A THOUGHT FROM OUR CEO, FRANK COX
Having grown up in the marketing and advertising business, I can’t tell you how many ad campaigns I’ve worked on for clients. Some very good work came out of those early years but it was almost impossible to ascertain the impact of that work to actual sales results. So, we pretty much lived and died based on how much the client liked us, resulting in our spending more time and effort being “likeable” than on actually working to improve their marketing programs. (Show me a collection of old-school marketers who deny this and I’ll show you an equal collection of liars.)
But, hey, it’s a new day.
Just this morning, I participated in a review of a client’s online marketing program, the objective of which is to generate qualified applicants for jobs the client is trying to fill. We looked at the past month’s activity, including social media post content, how many among our target audience we reached during the month, how many impressions we made with our messages, and how much actual engagement we generated among our audience. The numbers looked great but, more important, the number of qualified job applicants spiked during that time and it was easy to overlay the marketing activity with increased applications for those jobs. The client expressed not only great satisfaction at this but also commented about how much they had previously invested in print advertising which seemed to have little or no impact in generating job applicants (truth is, they had no way of knowing).
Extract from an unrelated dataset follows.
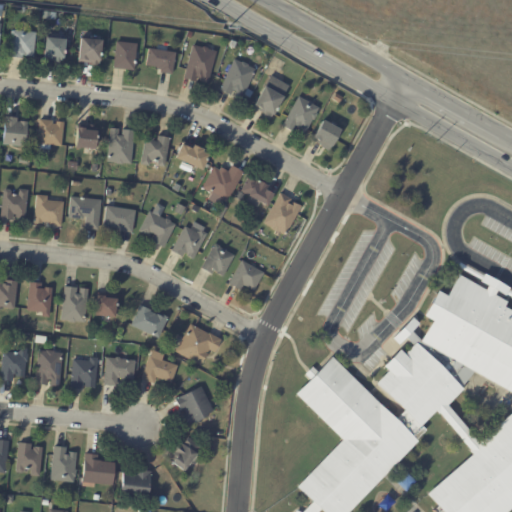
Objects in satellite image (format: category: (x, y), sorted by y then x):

I suspect there’ll always be a place for highly-targeted print advertising. But I wish I had recorded this morning’s meeting so I could share it with other business owners who (wisely) guard their precious resources and who don’t like gambling with their dollars. While there’s no silver bullet in marketing, the tools we have today make it pretty easy to see what works and what doesn’t. Either way, these tools let us analyze what we’ve done, respond on the fly, and help eliminate that fear of gambling our clients have.
Honestly, we still want to be liked. But that’s a character defect to which we’ll admit.